Neben den Mustern von R-Tile habe ich mir auch Muster von Fortelock bestellt:Auch diese Platten haben eine X-förmige Verzahnung. Die beiden großen Platten oben im Bild entstammen der „Eco“-Linie und enthalten recycelte Kabelummantelungen. Da sich schon bei den Testmustern die Recyclingbröckchen aus der Oberfläche lösten und kleine Krater hinterließen sind sie für mich raus. Die graue und die schwarze Platte in der Mitte, haben eine verdeckte Verzahnung. Ist optisch schick, aber dadurch, dass die Verzahnung nur noch ca. 1/3 so dick ist, weiß ich nicht, wie die Platten damit klar kommen, wenn da ein Auto drauf fährt. Also auch raus. Blieben noch die normalen Platten übrig.

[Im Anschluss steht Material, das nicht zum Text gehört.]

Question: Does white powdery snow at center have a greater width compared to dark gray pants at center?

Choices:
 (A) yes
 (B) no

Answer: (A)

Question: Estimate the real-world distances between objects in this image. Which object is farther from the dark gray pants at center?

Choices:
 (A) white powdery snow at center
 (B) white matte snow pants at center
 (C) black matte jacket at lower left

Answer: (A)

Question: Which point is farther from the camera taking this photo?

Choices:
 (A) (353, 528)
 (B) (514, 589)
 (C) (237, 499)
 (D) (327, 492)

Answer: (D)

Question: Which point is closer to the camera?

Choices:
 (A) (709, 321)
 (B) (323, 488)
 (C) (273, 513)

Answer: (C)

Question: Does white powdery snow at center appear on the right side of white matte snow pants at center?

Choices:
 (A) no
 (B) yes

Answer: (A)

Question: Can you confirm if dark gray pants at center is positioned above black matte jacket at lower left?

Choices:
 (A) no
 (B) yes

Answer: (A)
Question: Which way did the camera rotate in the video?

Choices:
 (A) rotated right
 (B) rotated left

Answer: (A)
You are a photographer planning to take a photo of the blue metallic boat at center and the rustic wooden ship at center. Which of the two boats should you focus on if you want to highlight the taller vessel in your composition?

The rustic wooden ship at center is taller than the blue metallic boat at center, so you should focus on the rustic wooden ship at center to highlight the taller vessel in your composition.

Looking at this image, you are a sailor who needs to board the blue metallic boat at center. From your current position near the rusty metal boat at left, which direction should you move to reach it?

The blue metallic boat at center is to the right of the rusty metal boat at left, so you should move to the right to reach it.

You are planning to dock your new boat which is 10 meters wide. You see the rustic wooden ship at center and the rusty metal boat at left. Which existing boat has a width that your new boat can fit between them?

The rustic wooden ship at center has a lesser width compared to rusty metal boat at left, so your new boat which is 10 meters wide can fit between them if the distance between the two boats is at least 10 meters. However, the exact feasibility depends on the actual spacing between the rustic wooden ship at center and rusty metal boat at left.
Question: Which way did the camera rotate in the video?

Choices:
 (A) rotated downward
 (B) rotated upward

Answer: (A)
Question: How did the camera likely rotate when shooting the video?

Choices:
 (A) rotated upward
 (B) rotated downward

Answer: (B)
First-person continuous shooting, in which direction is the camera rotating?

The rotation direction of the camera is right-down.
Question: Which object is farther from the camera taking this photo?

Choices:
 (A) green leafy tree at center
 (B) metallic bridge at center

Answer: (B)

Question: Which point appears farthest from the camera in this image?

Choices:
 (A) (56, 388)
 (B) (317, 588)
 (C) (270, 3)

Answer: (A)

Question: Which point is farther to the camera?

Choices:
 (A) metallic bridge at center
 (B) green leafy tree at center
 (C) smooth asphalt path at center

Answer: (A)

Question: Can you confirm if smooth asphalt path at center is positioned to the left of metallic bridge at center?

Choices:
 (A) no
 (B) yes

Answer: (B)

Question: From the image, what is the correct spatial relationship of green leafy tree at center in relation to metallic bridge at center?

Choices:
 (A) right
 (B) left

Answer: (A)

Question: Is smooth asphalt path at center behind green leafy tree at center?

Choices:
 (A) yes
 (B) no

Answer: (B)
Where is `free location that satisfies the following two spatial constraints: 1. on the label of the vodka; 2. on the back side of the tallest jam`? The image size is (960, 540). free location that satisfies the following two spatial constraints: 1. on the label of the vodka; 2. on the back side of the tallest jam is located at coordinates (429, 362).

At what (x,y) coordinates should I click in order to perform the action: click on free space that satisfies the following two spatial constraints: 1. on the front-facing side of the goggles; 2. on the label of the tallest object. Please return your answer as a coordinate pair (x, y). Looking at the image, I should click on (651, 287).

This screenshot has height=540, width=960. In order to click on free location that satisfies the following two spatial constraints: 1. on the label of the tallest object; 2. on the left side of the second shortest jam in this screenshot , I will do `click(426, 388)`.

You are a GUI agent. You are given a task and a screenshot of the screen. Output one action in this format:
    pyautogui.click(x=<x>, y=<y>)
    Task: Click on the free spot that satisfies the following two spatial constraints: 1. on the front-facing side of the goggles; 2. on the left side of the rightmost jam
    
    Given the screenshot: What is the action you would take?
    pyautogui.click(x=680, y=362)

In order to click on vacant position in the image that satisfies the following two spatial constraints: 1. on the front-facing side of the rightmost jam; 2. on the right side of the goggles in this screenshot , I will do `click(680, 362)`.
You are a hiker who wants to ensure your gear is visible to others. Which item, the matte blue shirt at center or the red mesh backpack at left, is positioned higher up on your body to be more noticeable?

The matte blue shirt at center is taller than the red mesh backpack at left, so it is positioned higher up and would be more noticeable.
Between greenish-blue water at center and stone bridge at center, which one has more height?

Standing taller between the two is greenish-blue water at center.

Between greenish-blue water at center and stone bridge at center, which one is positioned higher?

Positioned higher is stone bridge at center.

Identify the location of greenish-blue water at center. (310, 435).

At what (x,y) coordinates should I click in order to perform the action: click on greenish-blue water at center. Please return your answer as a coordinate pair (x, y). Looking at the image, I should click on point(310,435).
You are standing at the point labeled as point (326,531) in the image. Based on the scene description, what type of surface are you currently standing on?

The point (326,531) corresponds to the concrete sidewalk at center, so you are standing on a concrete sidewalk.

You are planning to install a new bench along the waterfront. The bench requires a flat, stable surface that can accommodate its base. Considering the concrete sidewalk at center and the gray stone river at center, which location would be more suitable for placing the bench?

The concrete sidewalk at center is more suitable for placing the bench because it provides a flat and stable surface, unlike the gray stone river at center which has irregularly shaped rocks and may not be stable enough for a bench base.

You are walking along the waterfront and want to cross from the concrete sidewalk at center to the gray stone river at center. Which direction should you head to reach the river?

Hört mal ein Bild von der Rückseite mit entsprechender Beschriftung:Natürlich habe ich auch diese Platten einem Belastungstest unterzogen.
Da mir ein eigener Cayenne hierzu fehlt, habe ich den Combo vorne 24h angehoben und auf die R-Tile (links) und die Fortelock (rechts) gestellt:Wie man sieht, ist die Delle bei den vorderen, großen Rollen des Wagenhebers wieder deutlich erkennbar:Aber auch diese Delle ist nach kurzer Zeit wieder verschwunden und die ursprüngliche Musterung zurück gekehrt.
Damit steht es Unentschieden zwischen den Beiden Anbietern. Da die Fortelock-Platten aber deutlich teurer sind, tendiere ich aktuell zu R-Tile.
Gtuk
Während die Bauzeichnerin über den Plänen für die neue Garage brütet, habe ich mich schon mal mit potentiellen Bodenbelägen beschäftigt. Für den Hauptraum der neuen Garage tendiere ich aktuell zu einer PU-Farbe. Die kann ich selber auftragen und preislich mehr es keinen Unterschied zu Spaltklinkerfliesen. Für Input und Erfahrungswerte bin ich aber offen.
Für den Werkraum habe ich mir mal Muster von PVC-Fliesen zu schicken lassen. Die Muster stammen vom Anbieter „R-Tile“ und warten mit zwei Vorteilen auf:
Die besondere „X“-Verzahnung
Die Ausgestaltung als Vollmaterial
So sahen die drei Musterplatten aus:Um sie einem Belastungstest zu unterziehen habe ich mal über Nacht Vadderns Cayenne drauf aufgebockt:Das schien Eindruck auf die PVC-Fliesen zu machen:Insbesondere die hintere große Rolle hinterließ eine deutliche Vertiefung.
Nach 24 Stunden in der Garage habe ich die Platten wieder nach draußen gelegt und nochmals ein Foto gemacht:Wie ihr seht sind die kleinen Dellen in den dunklen Platten verschwunden. Lediglich in der hellen Platte ist die tiefe Delle noch zu erahnen. Sogar die Oberflächenstruktur ist zurück gekommen. Nach nochmals 24 Stunden ist vollends nichts mehr zu sehen:Ich hätte ehrlich nicht gedacht, dass die Platten das so gut weg stecken.
Gehen und stehen soll ebenfalls sehr angenehm sein. Außerdem gehen Dinge, von der Schwerkraft übermannt, nicht so schnell zu Bruch.
Lediglich der m²-Preis von 17,71€ schreckt mich noch ein bisschen ab.
Das Original stammt übrigens von „Racedeck„. Auf den Seite findet sich auch ein schöner Planer, mit dem man verschiedene Verlegearten und Designs durch spielen kann.